[Extracted records]
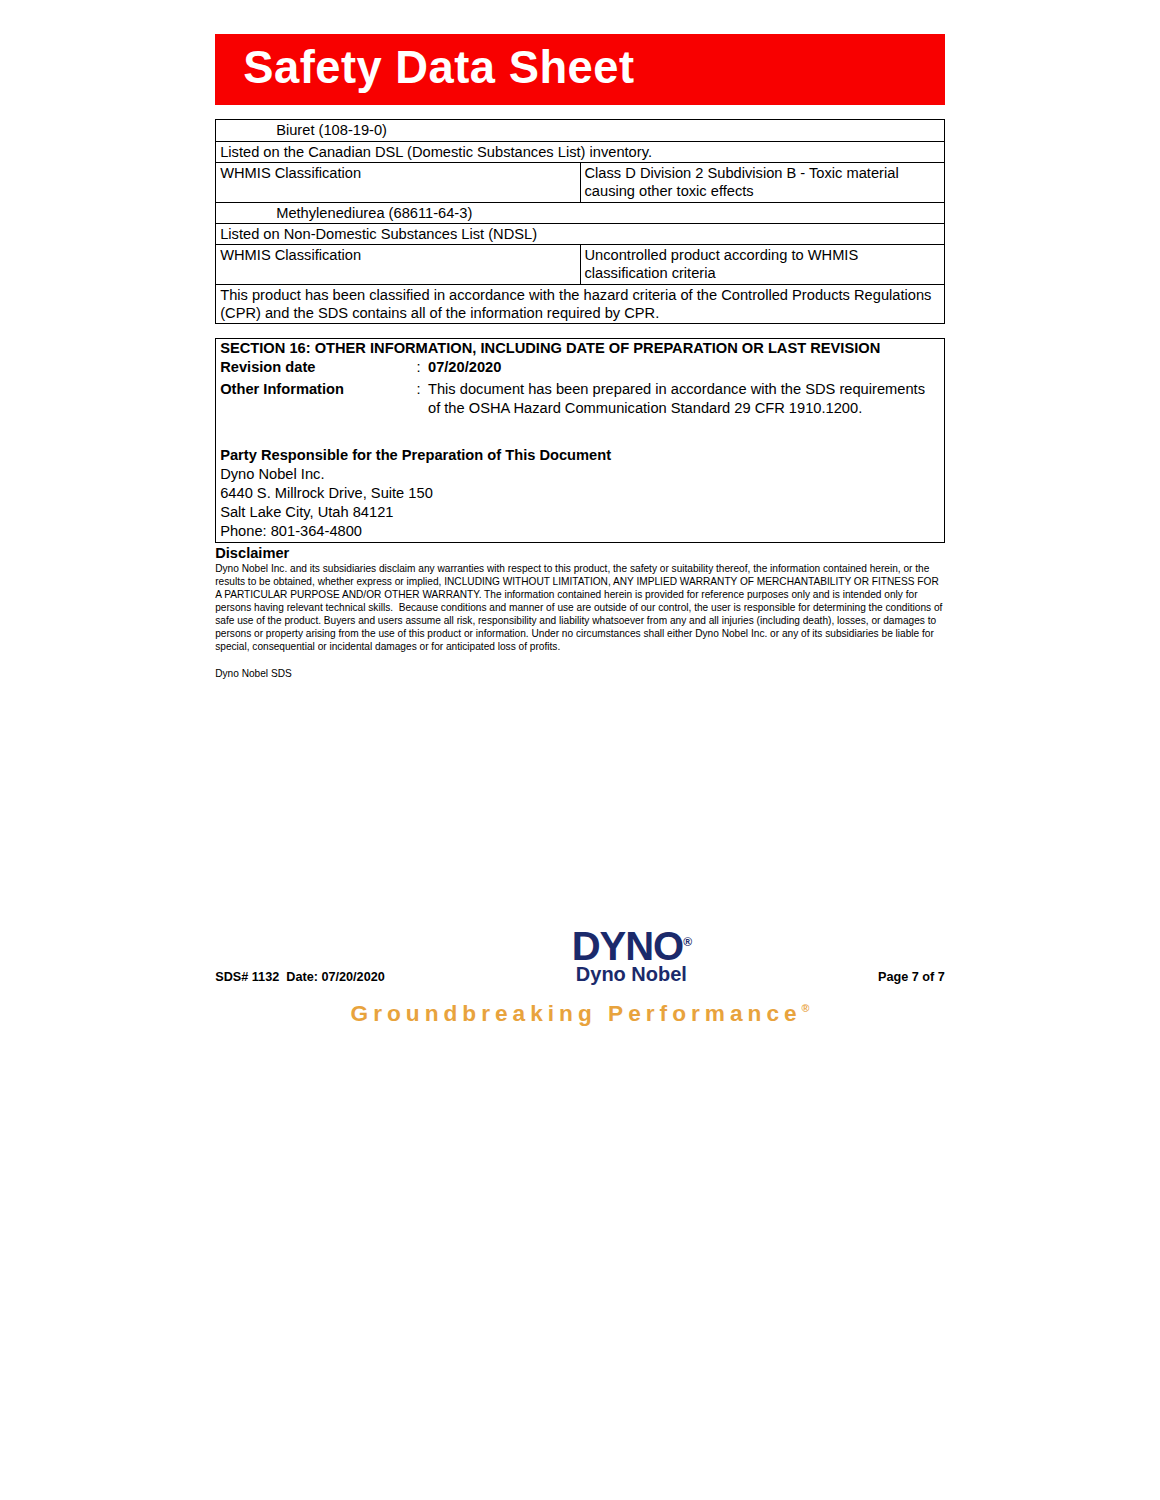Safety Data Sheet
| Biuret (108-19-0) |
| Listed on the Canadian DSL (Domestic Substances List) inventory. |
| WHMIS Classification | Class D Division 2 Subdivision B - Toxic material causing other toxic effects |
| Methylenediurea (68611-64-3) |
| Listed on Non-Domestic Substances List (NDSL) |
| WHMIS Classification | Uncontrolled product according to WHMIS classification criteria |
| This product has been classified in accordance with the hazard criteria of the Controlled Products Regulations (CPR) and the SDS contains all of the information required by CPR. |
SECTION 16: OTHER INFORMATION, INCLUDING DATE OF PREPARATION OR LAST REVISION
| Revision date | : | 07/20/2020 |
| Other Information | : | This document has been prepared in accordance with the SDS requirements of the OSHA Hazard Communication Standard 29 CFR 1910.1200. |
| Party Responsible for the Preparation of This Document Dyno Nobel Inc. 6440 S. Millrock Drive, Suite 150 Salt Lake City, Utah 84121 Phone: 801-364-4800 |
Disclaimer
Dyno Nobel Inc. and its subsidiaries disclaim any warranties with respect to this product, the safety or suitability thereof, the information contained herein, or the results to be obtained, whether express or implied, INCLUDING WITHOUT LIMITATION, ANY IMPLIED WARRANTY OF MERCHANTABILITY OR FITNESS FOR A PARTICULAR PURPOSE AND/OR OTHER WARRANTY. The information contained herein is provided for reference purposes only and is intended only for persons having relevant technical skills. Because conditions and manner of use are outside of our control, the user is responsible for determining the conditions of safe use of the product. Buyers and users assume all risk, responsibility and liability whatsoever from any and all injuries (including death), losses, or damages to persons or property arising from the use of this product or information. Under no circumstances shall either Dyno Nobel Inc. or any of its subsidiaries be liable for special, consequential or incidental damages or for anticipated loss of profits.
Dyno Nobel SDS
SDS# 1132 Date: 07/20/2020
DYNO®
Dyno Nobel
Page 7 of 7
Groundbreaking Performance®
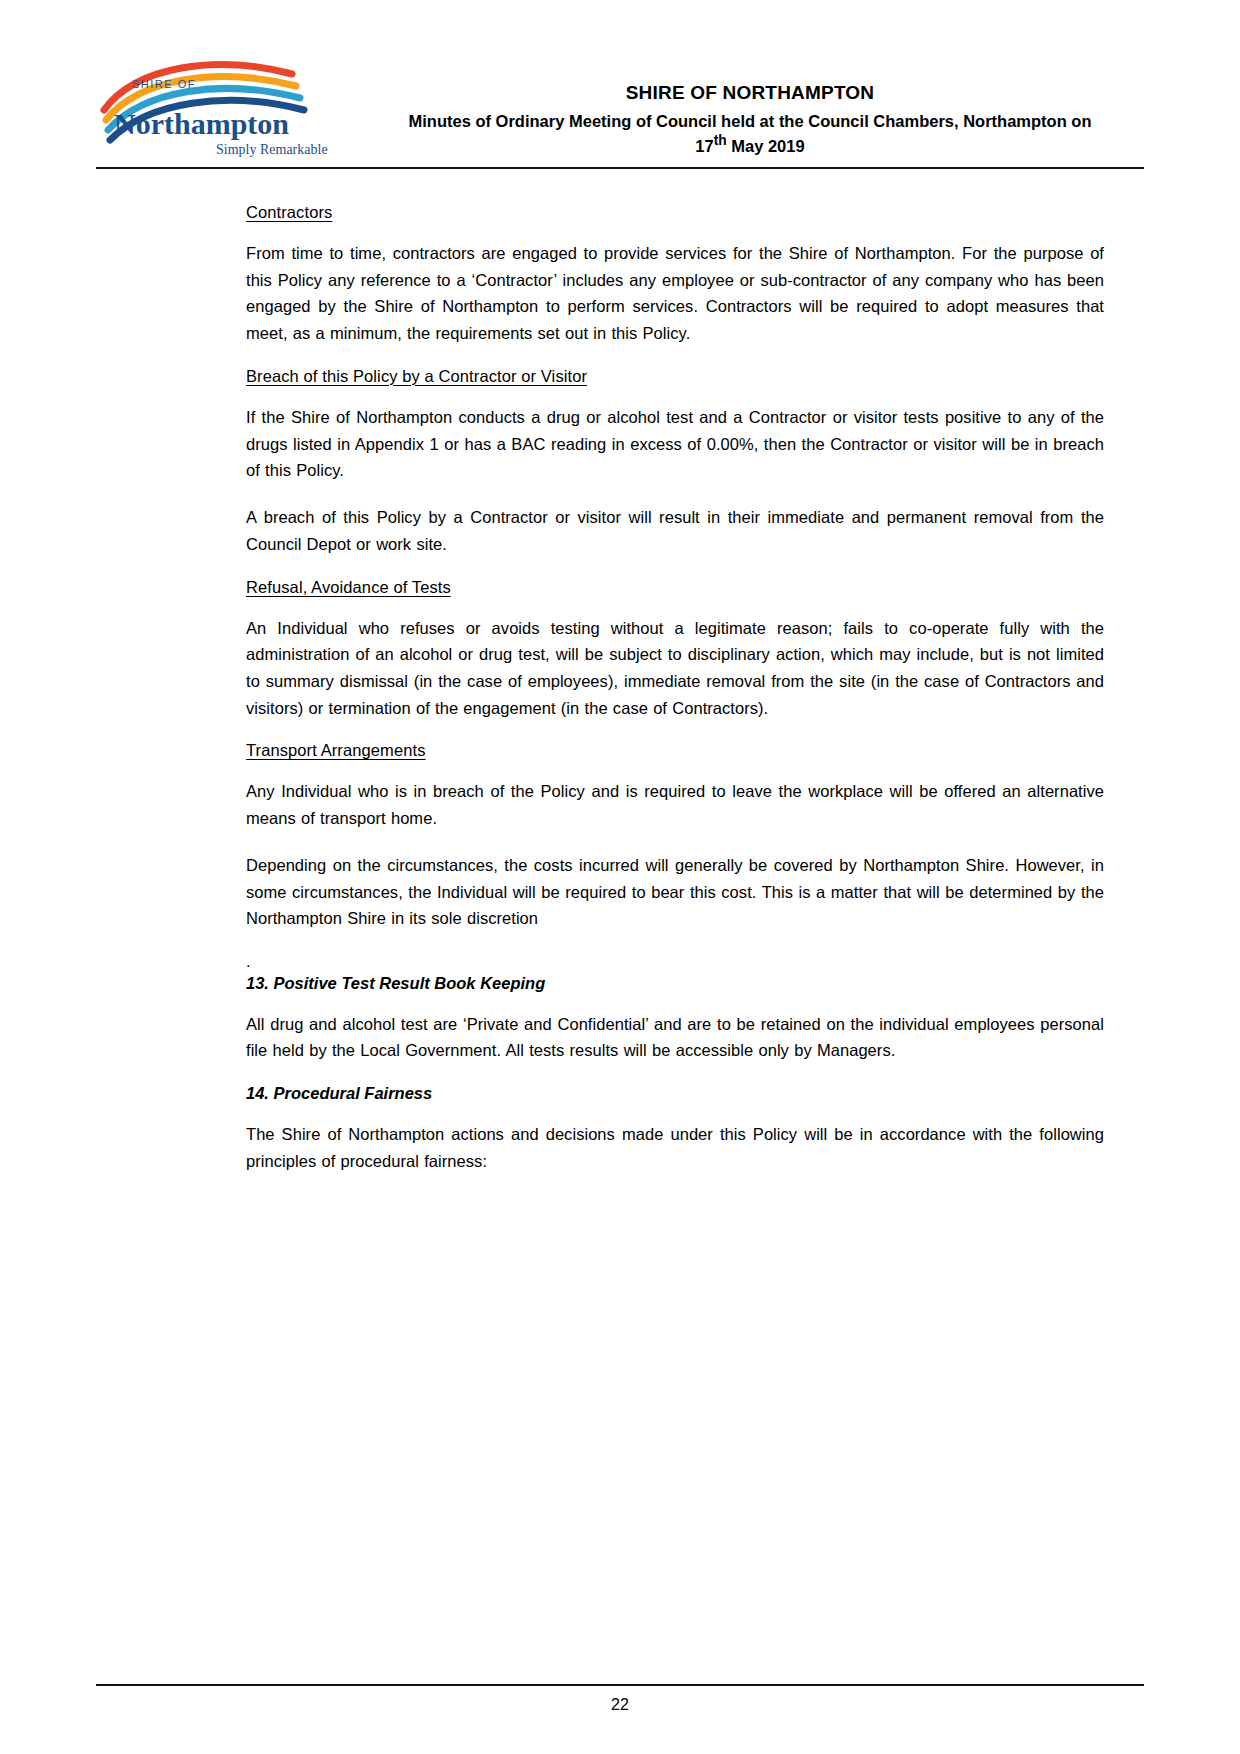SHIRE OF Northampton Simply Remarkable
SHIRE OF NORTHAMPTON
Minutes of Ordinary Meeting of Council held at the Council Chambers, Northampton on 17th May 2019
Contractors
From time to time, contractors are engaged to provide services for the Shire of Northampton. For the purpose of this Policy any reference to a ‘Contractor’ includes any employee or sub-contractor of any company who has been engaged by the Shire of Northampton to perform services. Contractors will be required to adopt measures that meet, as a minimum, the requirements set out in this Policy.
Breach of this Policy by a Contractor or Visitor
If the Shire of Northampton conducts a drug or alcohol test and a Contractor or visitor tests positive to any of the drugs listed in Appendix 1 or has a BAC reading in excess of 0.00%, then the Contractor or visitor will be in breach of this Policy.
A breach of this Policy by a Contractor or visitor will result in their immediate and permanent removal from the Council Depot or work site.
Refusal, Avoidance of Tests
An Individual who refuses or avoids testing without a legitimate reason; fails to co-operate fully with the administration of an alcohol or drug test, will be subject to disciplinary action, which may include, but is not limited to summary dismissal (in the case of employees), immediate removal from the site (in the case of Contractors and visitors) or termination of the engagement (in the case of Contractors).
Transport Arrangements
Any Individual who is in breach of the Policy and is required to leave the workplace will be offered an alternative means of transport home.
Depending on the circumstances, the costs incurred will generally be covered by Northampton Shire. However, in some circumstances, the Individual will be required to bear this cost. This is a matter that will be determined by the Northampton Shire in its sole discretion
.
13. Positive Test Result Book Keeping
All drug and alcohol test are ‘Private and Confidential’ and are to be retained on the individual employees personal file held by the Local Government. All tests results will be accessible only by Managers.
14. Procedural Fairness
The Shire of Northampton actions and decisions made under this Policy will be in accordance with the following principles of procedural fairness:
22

WORK TO BE COMPLETED:
Take the entries above and return only the lines from the one with "All drug and" to the one with "14. Procedural Fairness", both included, unchanged.

ANSWER BELOW:
All drug and alcohol test are ‘Private and Confidential’ and are to be retained on the individual employees personal file held by the Local Government. All tests results will be accessible only by Managers.
14. Procedural Fairness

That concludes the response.